Our in vitro tests go beyond a simple understanding of the strains, however. We also take a deep look at the production and storage properties. A perfect strain is useless if it’s damaged due to improper packing or storage, after all. We explore every angle to provide the best environment possible for the bacteria.

STEP FIVE: Ensiling tests

Now, we run the same series of tests as in step four, but we replicate the ensiling stage on a small scale, using real silage like grass, corn, or alfalfa.

Here, we determine the goals we’re looking to achieve with the strain or strain mixtures and make sure all elements work together as they should. We test different strain combinations and different substrates, as well as examining how they operate after target days of storage.

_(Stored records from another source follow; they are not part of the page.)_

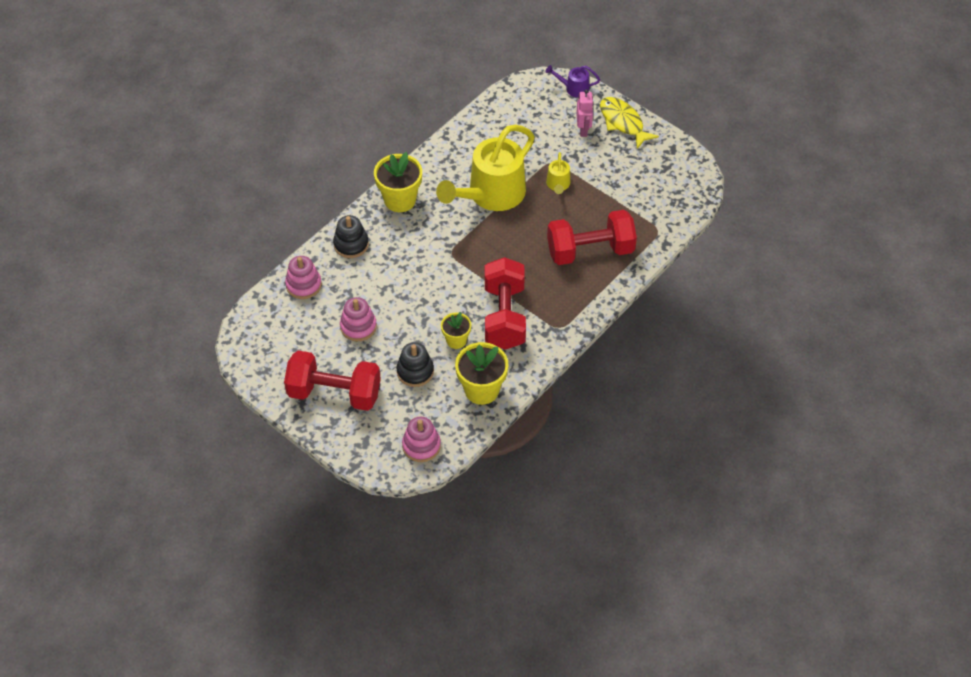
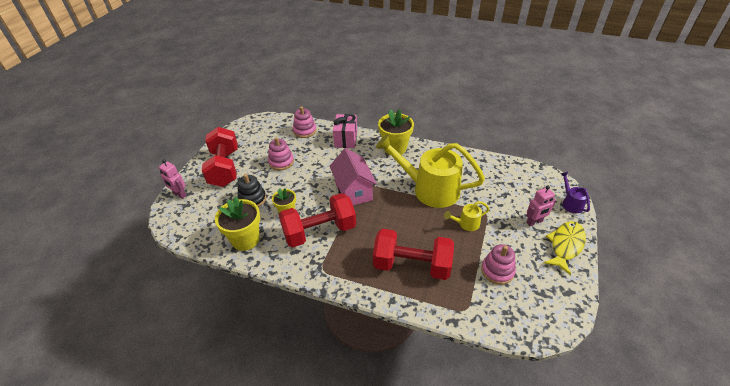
camera: 70 degrees right, 10 degrees down
black stacking toy [333,215,369,258] -> pink gift [333,114,357,148]
pink stacking toy [402,417,441,462] -> pink stacking toy moved to [481,244,516,285]
red dumbbell [547,210,637,265] -> red dumbbell turned 45 degrees counterclockwise [373,229,454,280]
none -> pink robot [159,159,187,199]
none -> pink house [330,148,377,205]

STEP SIX: Characterization of properties

This step sounds obvious, but it’s also more complicated than that simple categorization. Different markets have different regulations, so certain properties can be required for approval, and certain properties can be cause for disqualification. For example, EU-EFSA and Grass-list USA request different information sets than the other. So, having all your ducks in a row on every product is very important. This is where the safety aspect comes into play. MIC values of the 20 (or so) most common antibiotics are required. We have to prove that they are not antibiotic-resistant, even though they are considered “good” bacteria.

STEP SEVEN: Further laboratory isolation tests

To prepare approval dossiers, we conduct further testing at ISF Schaumann Research, our central think tank, and in conjunction with Lactosan, our in-house manufacturer of products based on live lactic acid bacteria, as well as with external laboratories in Europe and the U.S. But the strains are not only tested in internal and external labs; they’re also put to the test at the official institutions that register our strains in order to confirm their safety and performance. This is accomplished initially during registration (with different registration institutes for EU and the U.S.), but also monitored continuously.

STEP EIGHT: Silage trials with strain mixtures on a practical scale at Gut Huelsenberg

Lab testing is a vital cog in the machine, but it’s all for naught without live in-the-field application. Gut Huelsenberg, BONSILAGE’s own research farm for feeding and ensiling trials, provides us with real-world results to back up our extensive laboratory trials.

STEP NINE: Silage trials with strain mixtures on a practical scale on other farms

And finally, just to provide an external view of our conclusions, the product is tested at working farms around the world.

BONSILAGE prides itself on the comprehensive use of science, research, and real-world trials when developing silage inoculants. Because we’ve targeted specific characteristics in every strain to precisely define performance, our products do exactly what we want them to do. This means we fully trust our product in our own fields and with our own animals, so our producers can trust them with theirs.